# What needs to be done
I'd like the data below restated word for word, with the pictures left out.

# Input for this task
──────
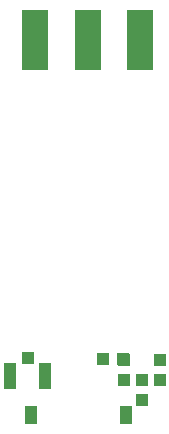
<source format=gtp>
G75*
G70*
%OFA0B0*%
%FSLAX24Y24*%
%IPPOS*%
%LPD*%
%AMOC8*
5,1,8,0,0,1.08239X$1,22.5*
%
%ADD10R,0.0394X0.0433*%
%ADD11R,0.0413X0.0866*%
%ADD12R,0.0394X0.0413*%
%ADD13R,0.0433X0.0394*%
%ADD14R,0.0394X0.0591*%
%ADD15R,0.0900X0.2000*%
D10*
X006187Y001898D03*
X006187Y002568D03*
X006787Y001888D03*
X006787Y001218D03*
X007387Y001898D03*
X007387Y002568D03*
D11*
X002406Y002033D03*
X003567Y002033D03*
D12*
X002987Y002634D03*
D13*
X005512Y002593D03*
X006181Y002593D03*
D14*
X006261Y000733D03*
X003112Y000733D03*
D15*
X003247Y013233D03*
X004987Y013233D03*
X006727Y013233D03*
M02*

</source>
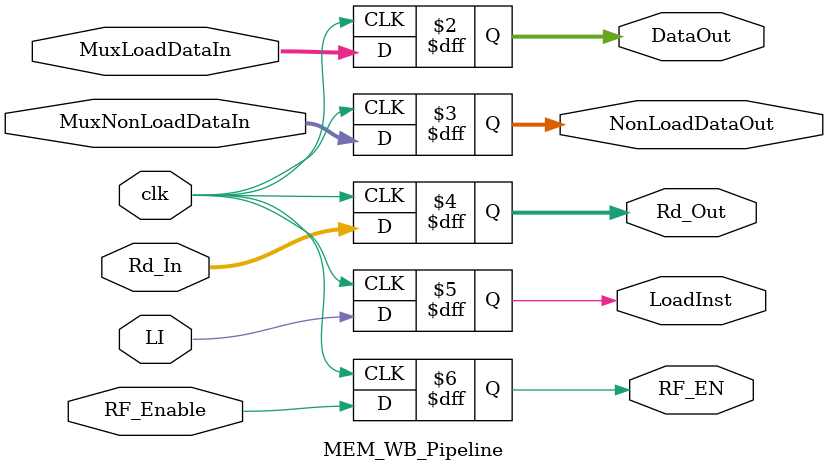
<source format=v>
module MEM_WB_Pipeline(output reg [31:0]DataOut, output reg [31:0]NonLoadDataOut, output reg [3:0]Rd_Out, output reg LoadInst, output reg RF_EN, input [31:0]MuxLoadDataIn, input [31:0]MuxNonLoadDataIn, input [3:0]Rd_In, input LI, input RF_Enable, clk);

always @(posedge clk)
begin
    DataOut <= MuxLoadDataIn;
    NonLoadDataOut <= MuxNonLoadDataIn;
    Rd_Out <= Rd_In;
    LoadInst <= LI;
    RF_EN <= RF_Enable;
end

endmodule
</source>
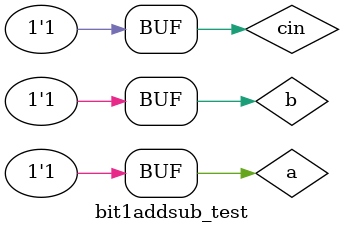
<source format=v>
module bit1addsub_test;
reg a,b,cin;
wire sum,carry;
bit1add DUT(sum, carry, a, b, cin);
initial begin
$dumpfile("bit1add.vcd");
$dumpvars(0, bit1addsub_test);
$monitor(" a=%b | b=%b | cin = %b | sum=%b | carry=%b",a,b,cin,sum,carry);
{a, b,cin} = 3'd0;
#5 {a, b,cin} = 3'd1;
#5 {a, b,cin} = 3'd2;
#5 {a, b,cin} = 3'd3;
#5 {a, b,cin} = 3'd4;
#5 {a, b,cin} = 3'd5;
#5 {a, b,cin} = 3'd6;
#5 {a, b,cin} = 3'd7;
end
endmodule
</source>
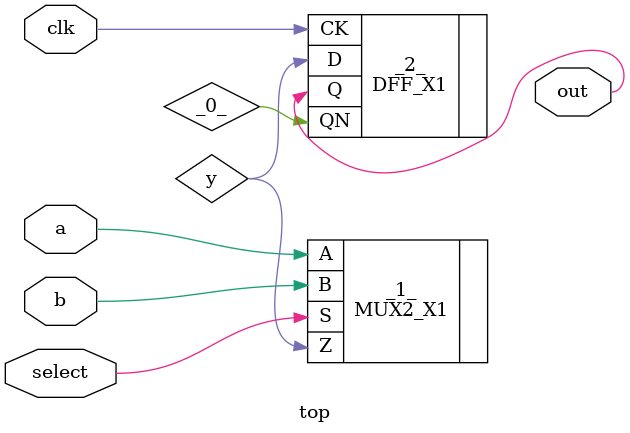
<source format=v>
/* Generated by Yosys 0.9+4081 (git sha1 987fca52, gcc 9.3.1 -fPIC -Os) */

module top(a, b, clk, select, out);
  wire _0_;
  input a;
  input b;
  input clk;
  output out;
  input select;
  wire y;
  MUX2_X1 _1_ (
    .A(a),
    .B(b),
    .S(select),
    .Z(y)
  );
  DFF_X1 _2_ (
    .CK(clk),
    .D(y),
    .Q(out),
    .QN(_0_)
  );
endmodule

</source>
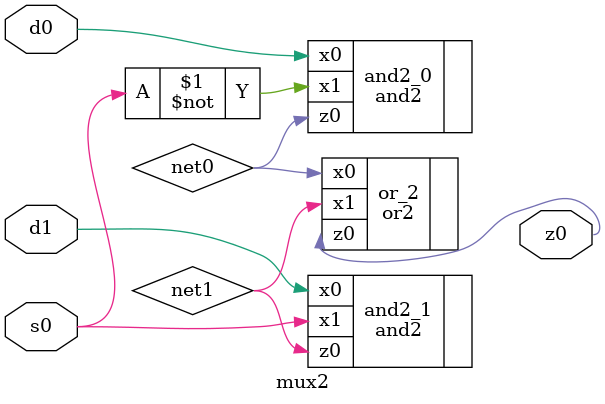
<source format=v>

`include "../../../basic_logic_design/logic_gates/and2/and2.v"
`include "../../../basic_logic_design/logic_gates/or2/or2.v"

module mux2(s0, d0, d1, z0);

// define inputs and outputs
input s0, d0, d1;
output z0;

// define internal nets
wire net0, net1;

// instantiate the logic gates
and2 and2_0 (.x0(d0), .x1(~s0), .z0(net0));
and2 and2_1 (.x0(d1), .x1(s0), .z0(net1));
or2 or_2 (.x0(net0), .x1(net1), .z0(z0));

endmodule


</source>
──────
# Finished task
<source format=gtp>
G75*
G70*
%OFA0B0*%
%FSLAX24Y24*%
%IPPOS*%
%LPD*%
%AMOC8*
5,1,8,0,0,1.08239X$1,22.5*
%
%ADD10R,0.0394X0.0433*%
%ADD11R,0.0413X0.0866*%
%ADD12R,0.0394X0.0413*%
%ADD13R,0.0433X0.0394*%
%ADD14R,0.0394X0.0591*%
%ADD15R,0.0900X0.2000*%
D10*
X006187Y001898D03*
X006187Y002568D03*
X006787Y001888D03*
X006787Y001218D03*
X007387Y001898D03*
X007387Y002568D03*
D11*
X002406Y002033D03*
X003567Y002033D03*
D12*
X002987Y002634D03*
D13*
X005512Y002593D03*
X006181Y002593D03*
D14*
X006261Y000733D03*
X003112Y000733D03*
D15*
X003247Y013233D03*
X004987Y013233D03*
X006727Y013233D03*
M02*

</source>
<source format=v>
module MEM_WB_Pipeline(output reg [31:0]DataOut, output reg [31:0]NonLoadDataOut, output reg [3:0]Rd_Out, output reg LoadInst, output reg RF_EN, input [31:0]MuxLoadDataIn, input [31:0]MuxNonLoadDataIn, input [3:0]Rd_In, input LI, input RF_Enable, clk);

always @(posedge clk)
begin
    DataOut <= MuxLoadDataIn;
    NonLoadDataOut <= MuxNonLoadDataIn;
    Rd_Out <= Rd_In;
    LoadInst <= LI;
    RF_EN <= RF_Enable;
end

endmodule
</source>
<source format=v>
module bit1addsub_test;
reg a,b,cin;
wire sum,carry;
bit1add DUT(sum, carry, a, b, cin);
initial begin
$dumpfile("bit1add.vcd");
$dumpvars(0, bit1addsub_test);
$monitor(" a=%b | b=%b | cin = %b | sum=%b | carry=%b",a,b,cin,sum,carry);
{a, b,cin} = 3'd0;
#5 {a, b,cin} = 3'd1;
#5 {a, b,cin} = 3'd2;
#5 {a, b,cin} = 3'd3;
#5 {a, b,cin} = 3'd4;
#5 {a, b,cin} = 3'd5;
#5 {a, b,cin} = 3'd6;
#5 {a, b,cin} = 3'd7;
end
endmodule
</source>
<source format=v>
/* Generated by Yosys 0.9+4081 (git sha1 987fca52, gcc 9.3.1 -fPIC -Os) */

module top(a, b, clk, select, out);
  wire _0_;
  input a;
  input b;
  input clk;
  output out;
  input select;
  wire y;
  MUX2_X1 _1_ (
    .A(a),
    .B(b),
    .S(select),
    .Z(y)
  );
  DFF_X1 _2_ (
    .CK(clk),
    .D(y),
    .Q(out),
    .QN(_0_)
  );
endmodule

</source>
<source format=v>

`include "../../../basic_logic_design/logic_gates/and2/and2.v"
`include "../../../basic_logic_design/logic_gates/or2/or2.v"

module mux2(s0, d0, d1, z0);

// define inputs and outputs
input s0, d0, d1;
output z0;

// define internal nets
wire net0, net1;

// instantiate the logic gates
and2 and2_0 (.x0(d0), .x1(~s0), .z0(net0));
and2 and2_1 (.x0(d1), .x1(s0), .z0(net1));
or2 or_2 (.x0(net0), .x1(net1), .z0(z0));

endmodule


</source>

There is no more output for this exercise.